Rewards of restraint
"Sometimes our power lies not in what we do, but what we don't do."
We are bombarded daily with opportunities to make impulsive decisions that may not serve our best interest in the long run, but certainly satisfy some sort of cerebral itch we feel the need to scratch in the moment. Many of us have some sort of weakness, if not several. Food. Alcohol. Shopping. Social media. If we are unable to control or limit our consumption of these things, they may end up controlling us and limiting our ability to live better lives.
I have my struggles with limiting my consumption and having more impulse control. In some areas I have made great improvements, especially limiting how much food and alcohol I consume. Youtube "research" and SmartNews are two of my recent time bandits that will suck me down a rabbit hole until I catch myself wondering where the last couple hours went. With a little more awareness around my time-consuming habits, I can reclaim some of that precious time I spent learning about the latest technology or business trend.
I have been working recently to limit my guilty pleasures by treating them as rewards for completing items on my to-do list. My problem is that I will get distracted by a headline or notification I see and latch onto it like a dog to a chew toy. For me, clicking on one link can lead me to clicking on several more, leaving less time for me to complete my to-do list. By using restraint and completing my to-do list first, I leave less time for mindless YouTube and smartNews consumption.
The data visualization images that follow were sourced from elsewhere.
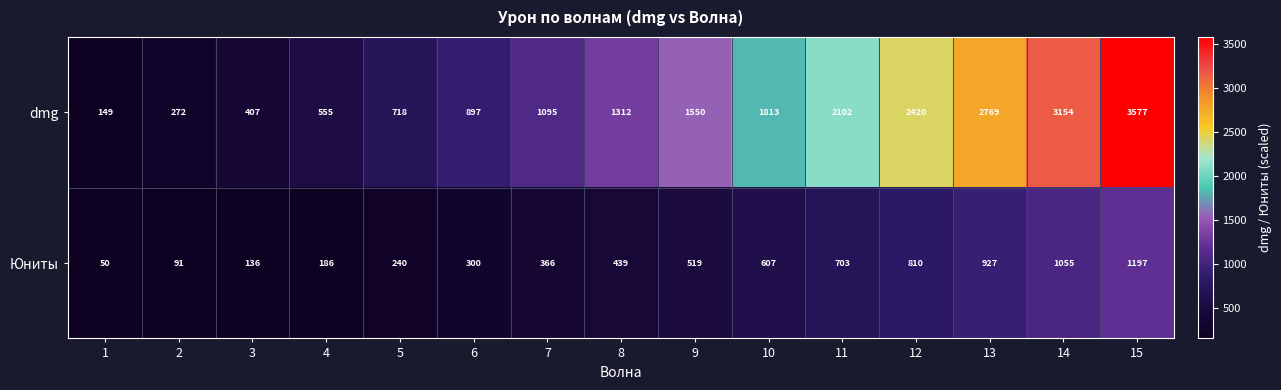

What is the maximum value shown in the chart?

3577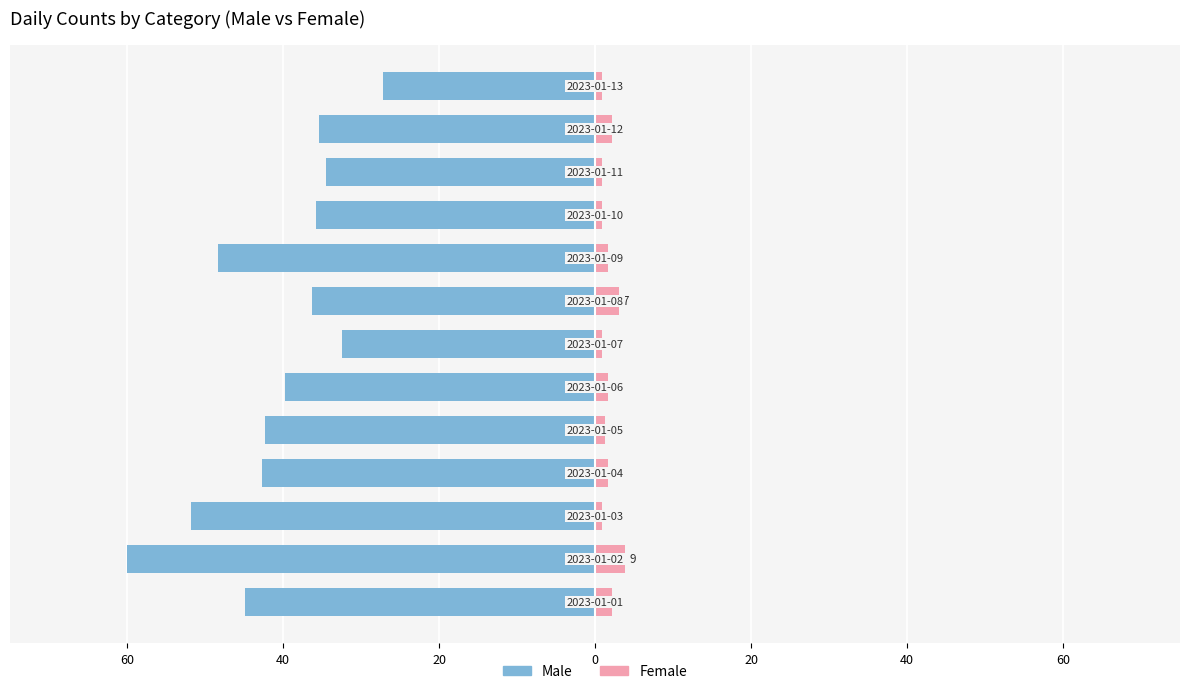

What is the spread (max minus min) of values at 7?

39.3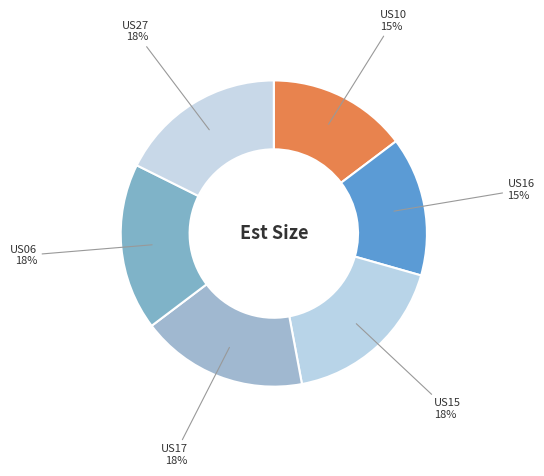

How many segments does this pie chart have?

6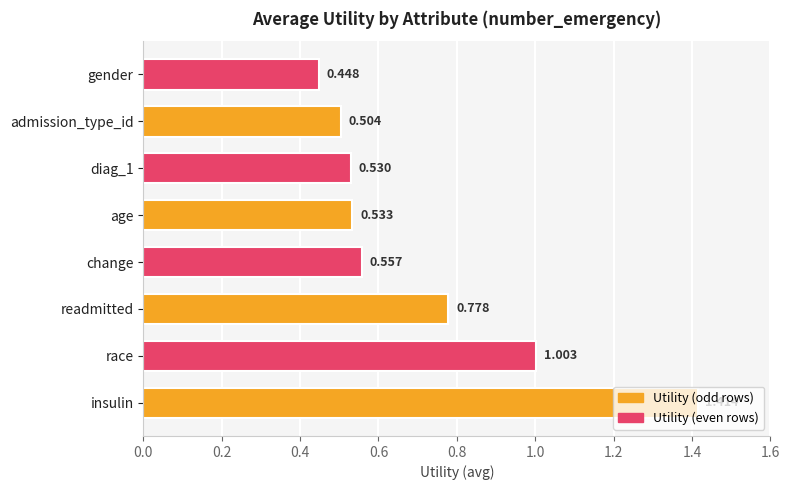

At which category does the chart reach its minimum across all series?

gender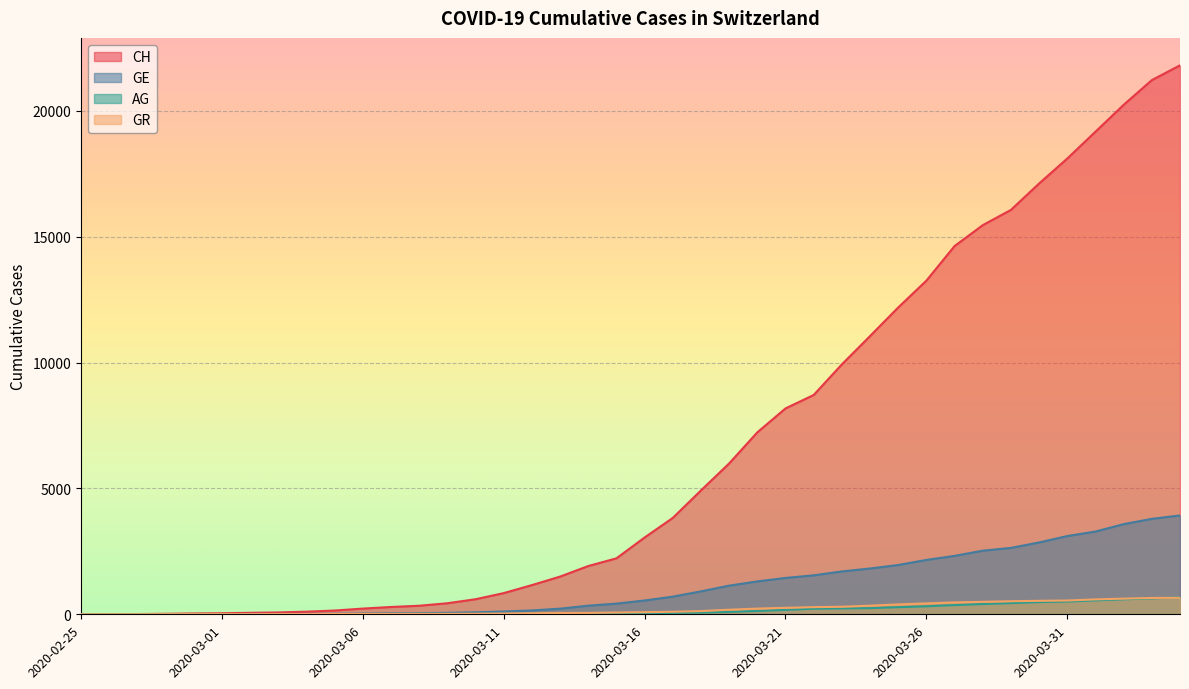

What are all the series names shown in the legend?

CH, GE, AG, GR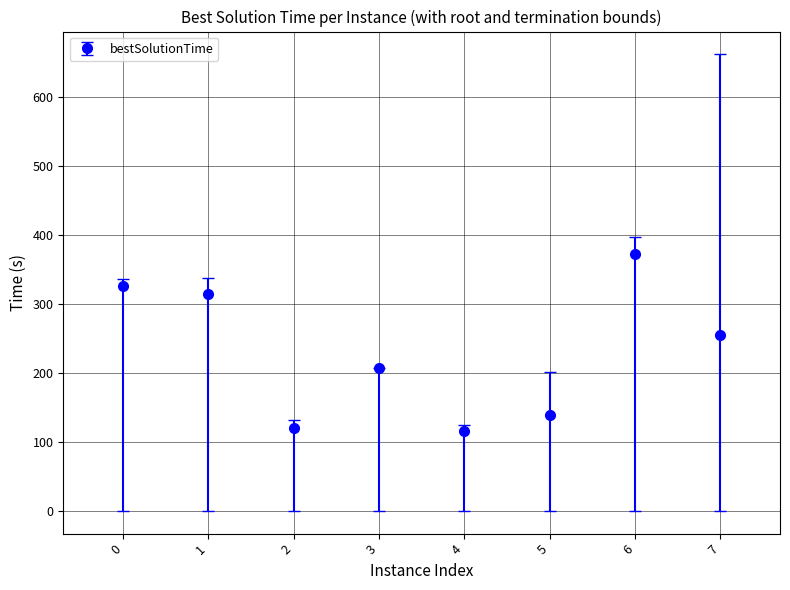

Reading right to left, what are all the values shown in this chart?

7=255.3	6=373.4	5=139.2	4=115.6	3=208.0	2=120.5	1=314.6	0=326.7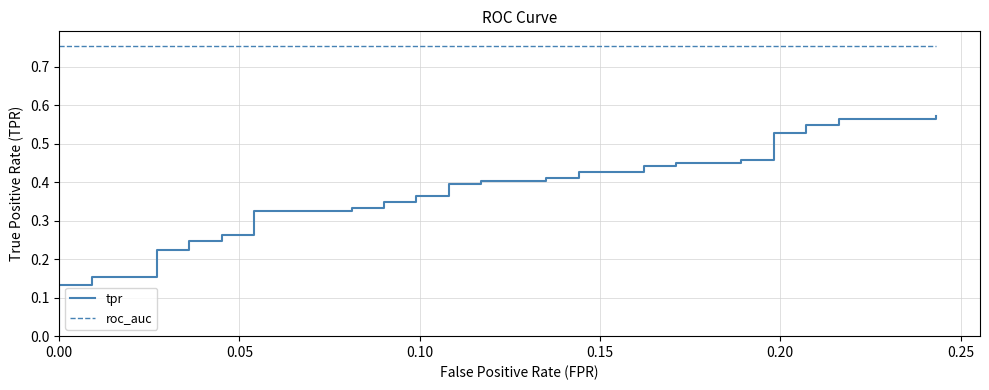

The tpr series shows 0.4 at 12. True or false?

False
Famously, "The Marshmallow Experiment" from Stanford the 1970's, with more than 40 years of follow-up, showed us how delaying gratification led to less substance abuse and obesity, with increased social skills among its stronger-willed participants. Not surprisingly, using restraint and controlling our impulses can help us increase and maintain a higher quality of life. Practices like mindfulness and mediation have shown to help us have more awareness and catch ourselves when we feel like giving in to our immediate desires. By using more restraint, we choose to be more productive or more healthy (mentally and physically), helping us feel better and more in control of the ability to live a more enjoyable life.